Building Projects w/ EBuild

EBuild can build both individual Elements projects (.elements), as well as Visual Studio-style Solution files (.sln) as used by Elements both in Visual Studio and also in Fire and Water.

Builds can be done both from the command-line, from within the IDEs and hosted in MSBuild.

Building from the Command-Line

The EBuild executable is installed as part of the Elements setup (Windows) or installing the External Compiler from the Command-Line Zip Distro (Mac, Linux and Windows). See the Installing the Command-Line Compiler topic for more details.

You can confirm that everything is installed correctly by opening a Terminal or Command Prompt window and simply typing ebuild and pressing enter – which will show the EBuild command-line help and also tell you which version is installed, e.g.:

RemObjects EBuild. An open source build engine for Elements and beyond.
Copyright RemObjects Software 2016-2018. All Rights Reserved.
Version (develop) built on talax, 20180306-124819. Commit 53408a6.

Syntax: ebuild [project or solution file] <switches>

To build a project or a solution with multiple projects, in most cases you can simply pass the project or solution filename as only parameter, and EBuild will go off and build.

ebuild MyProject.elements

Additional Command-Line Switches can be provided to control the build process, including limiting the set of projects in a solution that will be built, changing build log verbosity, overriding project settings, or more.

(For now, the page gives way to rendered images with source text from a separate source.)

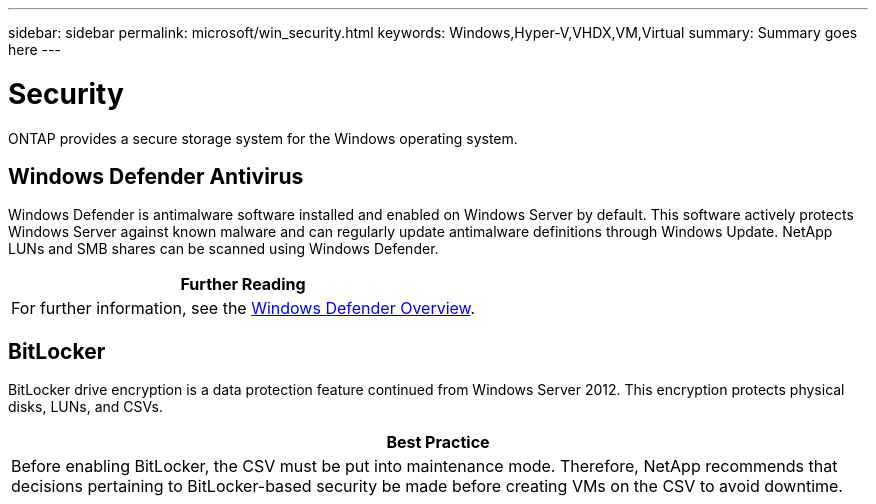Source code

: ---
sidebar: sidebar
permalink: microsoft/win_security.html
keywords: Windows,Hyper-V,VHDX,VM,Virtual
summary: Summary goes here
---

= Security

:hardbreaks:
:nofooter:
:icons: font
:linkattrs:
:imagesdir: ../media

[.lead]
ONTAP provides a secure storage system for the Windows operating system.

== Windows Defender Antivirus

Windows Defender is antimalware software installed and enabled on Windows Server by default. This software actively protects Windows Server against known malware and can regularly update antimalware definitions through Windows Update. NetApp LUNs and SMB shares can be scanned using Windows Defender.

[width="100%",cols="100%",options="header",]
|===
|Further Reading
|For further information, see the https://technet.microsoft.com/windows-server-docs/security/windows-defender/windows-defender-overview-windows-server?f=255&MSPPError=-2147217396[Windows Defender Overview].
|===

== BitLocker

BitLocker drive encryption is a data protection feature continued from Windows Server 2012. This encryption protects physical disks, LUNs, and CSVs.

[width="100%",cols="100%",options="header",]
|===
|Best Practice
|Before enabling BitLocker, the CSV must be put into maintenance mode. Therefore, NetApp recommends that decisions pertaining to BitLocker-based security be made before creating VMs on the CSV to avoid downtime.
|===
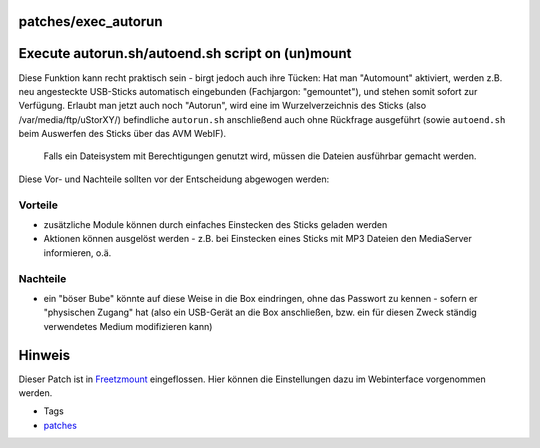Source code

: patches/exec_autorun
====================
.. _Executeautorun.shautoend.shscriptonunmount:

Execute autorun.sh/autoend.sh script on (un)mount
=================================================

Diese Funktion kann recht praktisch sein - birgt jedoch auch ihre
Tücken: Hat man "Automount" aktiviert, werden z.B. neu angesteckte
USB-Sticks automatisch eingebunden (Fachjargon: "gemountet"), und stehen
somit sofort zur Verfügung. Erlaubt man jetzt auch noch "Autorun", wird
eine im Wurzelverzeichnis des Sticks (also /var/media/ftp/uStorXY/)
befindliche ``autorun.sh`` anschließend auch ohne Rückfrage ausgeführt
(sowie ``autoend.sh`` beim Auswerfen des Sticks über das AVM WebIF).

   |Warning| Falls ein Dateisystem mit Berechtigungen genutzt wird, müssen
   die Dateien ausführbar gemacht werden.

Diese Vor- und Nachteile sollten vor der Entscheidung abgewogen werden:

.. _Vorteile:

Vorteile
--------

-  zusätzliche Module können durch einfaches Einstecken des Sticks
   geladen werden
-  Aktionen können ausgelöst werden - z.B. bei Einstecken eines Sticks
   mit MP3 Dateien den MediaServer informieren, o.ä.

.. _Nachteile:

Nachteile
---------

-  |Warning| ein "böser Bube" könnte auf diese Weise in die Box eindringen,
   ohne das Passwort zu kennen - sofern er "physischen Zugang" hat (also
   ein USB-Gerät an die Box anschließen, bzw. ein für diesen Zweck
   ständig verwendetes Medium modifizieren kann)

.. _Hinweis:

Hinweis
=======

Dieser Patch ist in `Freetzmount <freetzmount.html>`__ eingeflossen.
Hier können die Einstellungen dazu im Webinterface vorgenommen werden.

-  Tags
-  `patches <../patches.html>`__

.. |Warning| image:: ../../chrome/wikiextras-icons-16/exclamation.png


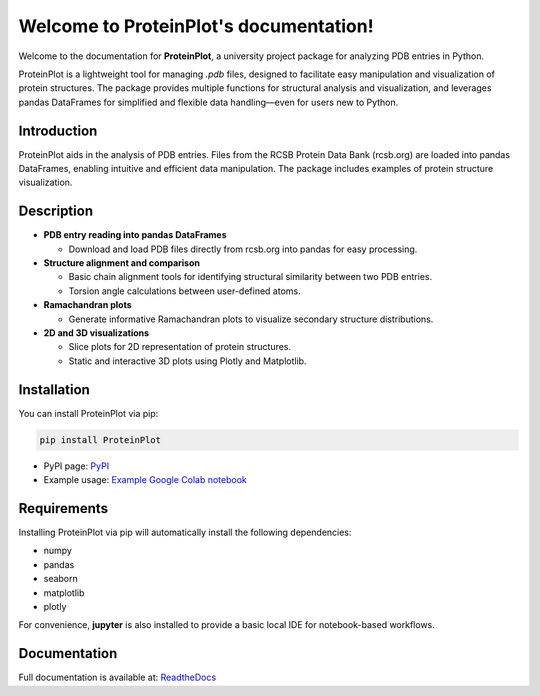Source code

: .. _index:

Welcome to ProteinPlot's documentation!
=======================================

Welcome to the documentation for **ProteinPlot**, a university project package for analyzing PDB entries in Python.

ProteinPlot is a lightweight tool for managing `.pdb` files, designed to facilitate easy manipulation and visualization of protein structures. The package provides multiple functions for structural analysis and visualization, and leverages pandas DataFrames for simplified and flexible data handling—even for users new to Python.

Introduction
------------

ProteinPlot aids in the analysis of PDB entries. Files from the RCSB Protein Data Bank (rcsb.org) are loaded into pandas DataFrames, enabling intuitive and efficient data manipulation. The package includes examples of protein structure visualization.

Description
-----------

- **PDB entry reading into pandas DataFrames**

  - Download and load PDB files directly from rcsb.org into pandas for easy processing.

- **Structure alignment and comparison**

  - Basic chain alignment tools for identifying structural similarity between two PDB entries.  
  - Torsion angle calculations between user-defined atoms.

- **Ramachandran plots**

  - Generate informative Ramachandran plots to visualize secondary structure distributions.

- **2D and 3D visualizations**

  - Slice plots for 2D representation of protein structures.  
  - Static and interactive 3D plots using Plotly and Matplotlib.

.. image:: _static/Abstract.png
   :alt: Graphical abstract
   :width: 600px
   :align: center

Installation
------------

You can install ProteinPlot via pip:

.. code-block:: bash

   pip install ProteinPlot

- PyPI page: `PyPI <https://pypi.org/project/ProteinPlot/>`_
- Example usage: `Example Google Colab notebook <https://colab.research.google.com/drive/1C3GE2vf-RWxhAlUEDwfVW5a6ehMTbhd_?usp=sharing>`_

Requirements
------------

Installing ProteinPlot via pip will automatically install the following dependencies:

- numpy
- pandas
- seaborn
- matplotlib
- plotly

For convenience, **jupyter** is also installed to provide a basic local IDE for notebook-based workflows.

Documentation
-------------

Full documentation is available at: `ReadtheDocs <https://protplot.readthedocs.io/en/latest/>`_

By default, EBuild will build the configuration named "Release", if present, or the first configuration found, otherwise. You can override this by passing the --coonfiguration switch:

ebuild MyProject.elements --cofiguration:Debug

Also by default, EBuild will perform an incremental build that only performs those tasks that need performing, based on what files in our project have changed and what tasks ran before. You can optionally pass --rebuild to have EBuild start fresh and build all parts of your project from scratch. Or you can pass --clean to "undo" a build and have EBuild remove all cached information and all output files files generated by a previous build. (Rebuild actually performs a clean, followed by a Build.)

ebuild MyProject.elements --rebuild

Building from the Fire and Water

Both Fire and Water use EBuild as the default build chain, as of early 2018. That means whenever you do Build (⌘B or Ctrl+B) or a related task in the IDE, you are already using EBuild to build, rebuild or clean the project.

By the way: As first line of the Build Log (which you can bring up by pressing ⌘⌥B in Fire or Alt+Ctrl+Shift+B in Water), you can see the full command-line with which the IDE is invoking EBuild. You can copy/paste that into a Terminal window or a build script, if needed, or just look at it to see what options the IDE might be passing.

Fire and Water also use EBuild within the IDE to resolve the references in your project. You can select the "References" node in your project tree to see the log file from this process – which can be helpful for diagnosing problems or broken references.

Building from Visual Studio

Visual Studio will automatically use EBuild (hosted in MSBuild, as described in the Building with EBuild within MSBuild section, below) when building most projects.

For some .NET sub-platforms, such as Silverlight, Classic ASP.NET, and UWP, using EBuild is still opt-in: the project can be "Converted to EBuild" by right-clicking the project node in Solution explorer and choosing "Converted to EBuild". After conversion, these projects too will be built with EBuild hosted in MSBuild.

Building with Train

Train, our free open source build script tool has built-in support for running EBuild via the ebuild.runEBuild() task. The method takes two parameters, the name of a project or solution, and an optional string with command line parameters. runEBuild() will automatically locate the installed version of Elements and EBuild.

Building with EBuild within MSBuild

On Windows, EBuild comes with a special MSBuild task that allows you to use EBuild within the MSBuild build chain to build projects. This can be useful if you have mixed solutions that include non-Elements projects EBuild cannot process, or have a larger build infrastructure structured around MSBuild.

Simply passing a solution that contains one or more EBuild projects to MSBuild will work. The bulk of your solution will be build in MSBuild as you'd expect, and MSBuild will automatically host EBuild to build the Elements project(s) in question.